[PROBLEMS AND TASKS]
1. In the scatter-gather excerpt, which entry point triggers the `combine_files` subjob?
2. Copy the scatter-gather excerpt word for word from "This entry point returns" up to and including "such as **int**.".

[EXTRACT PROVIDED]
[Start of Attachment]
This entry point returns `{"readcount_fileDX": readCountDXlink}`, a JBOR referencing an uploaded text file. This approach to scatter-gather stores the results in files and uploads/downloads the information as needed. This approach exaggerates a scatter-gather for tutorial purposes. You're able to pass types other than **file** such as **int**.

### `combine_files`

The `main` entry point triggers this subjob, providing the output of `samtoolscount_bam` as an input. This entry point gathers all the files generated by the `samtoolscount_bam` jobs and sums them.

```python
def combine_files(countDXlinks, resultfn):
    """The 'gather' subjob of the applet.

    Arguments:
        countDXlinks (list[dict]): list of DXlinks to process job output files.
        resultfn (str): Filename to use for job output file.

    Returns:
        DXLink for the main function to return as the job output.

    Note: Only the DXLinks are passed as parameters.
    Subjobs work on a fresh instance so files must be downloaded to the machine
    """
    if resultfn.endswith(".bam"):
        resultfn = resultfn[:-4] + '.txt'

    sum_reads = 0
    with open(resultfn, 'w') as f:
        for i, dxlink in enumerate(countDXlinks):
            dxfile = dxpy.DXFile(dxlink)
            filename = "countfile{0}".format(i)
            dxpy.download_dxfile(dxfile, filename)
            with open(filename, 'r') as fsub:
                for line in fsub:
                    sum_reads += parse_line_for_readcount(line)
                    f.write(line)
        f.write('Total Reads: {0}'.format(sum_reads))

    countDXFile = dxpy.upload_local_file(resultfn)
    countDXlink = dxpy.dxlink(countDXFile.get_id())

    return {"countDXLink": countDXlink}
```

**Important:** While the `main` entry point triggers the *processing* and *gathering* entry points, remember that the `main` entry point **doesn't** do any heavy lifting or *processing*. The `.runSpec` JSON shows a workflow that starts with a lightweight instance, *scales up* for the processing entry point, and then *scales down* for the *gathering* step.
[End of Attachment]
[AVAILABLE DATA]
[Start of Attachment]
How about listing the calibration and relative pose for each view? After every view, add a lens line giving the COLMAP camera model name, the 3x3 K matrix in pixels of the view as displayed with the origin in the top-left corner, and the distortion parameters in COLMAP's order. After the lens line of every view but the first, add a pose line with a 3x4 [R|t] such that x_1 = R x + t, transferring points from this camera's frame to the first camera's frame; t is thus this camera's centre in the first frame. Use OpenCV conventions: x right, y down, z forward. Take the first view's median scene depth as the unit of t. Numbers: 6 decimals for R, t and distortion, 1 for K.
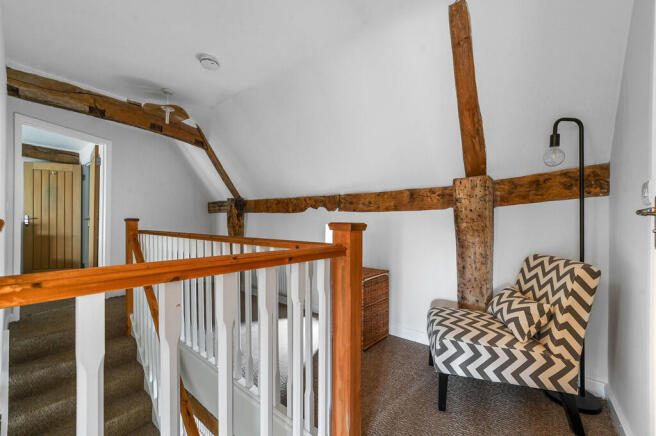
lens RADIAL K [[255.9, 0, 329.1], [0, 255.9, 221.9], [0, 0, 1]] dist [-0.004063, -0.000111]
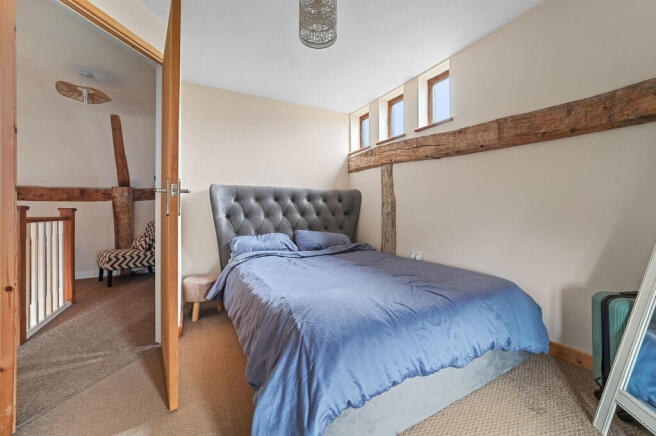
[End of Attachment]
[SOLUTIONS PER TASK]
1. The `main` entry point.

2.
This entry point returns `{"readcount_fileDX": readCountDXlink}`, a JBOR referencing an uploaded text file. This approach to scatter-gather stores the results in files and uploads/downloads the information as needed. This approach exaggerates a scatter-gather for tutorial purposes. You're able to pass types other than **file** such as **int**.